As Paddington puts his arms through the sleeves, all parts of the coat that would be influenced by that interaction are simulated. The team began the composite with a first pass at this and let the character effects artists know where the transitions – which happen in stages on different parts of the coat – were working, where they could be improved, and where the compositors could assist by re-animating Julie's arms into better positions, for example. 

“We had to have a very productive feedback loop going between comp, CFX, and lighting to get the best results,” says Smith.

“It’s moments like that that I’m most proud of,” says Kind, “where hopefully no one will really notice what we did, but maybe wonder afterward how it was done.”

Rob Goodway is a writer employed at Framestore.


Paddington’s Moving Performance

No one can deny that the main character, Paddington, is cute and cuddly…and digital. But Framestore’s job of didn’t end at modeling and texturing the lovable bear. In addition, the team had to perform the character convincingly alongside real actors. 

To do so, the Framestore animators employed Vicon’s T40 optical camera system to explore the movement of Paddington Bear during the pre-production and pre-visualization stages. The motion-capture system provided the animation team with real-time feedback and enabled them to visualize and develop the interactions between the cast and the computer-generated bear.
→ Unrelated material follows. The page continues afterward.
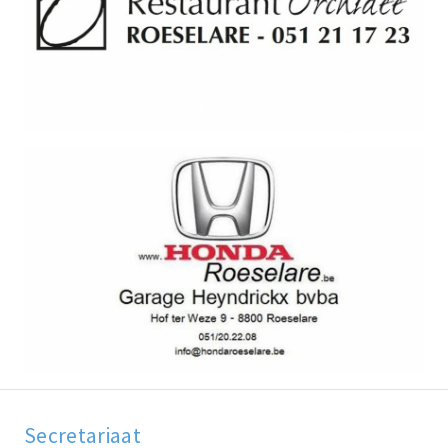
Secretariaat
“The Vicon cameras enabled us to act out entire scenes in real time during the pre-visualization stages,” says Gary Marshall, motion-capture supervisor at Framestore. “This provided us with the flexibility to guide the creative process and produce key poses and illustrate movement with greater accuracy. Using the system gave the team instant feedback on which scenarios were working well in a shot, and also how the timing and performance of the different mocap performers vastly affected the character of the bear – ultimately advancing the character development of Paddington.”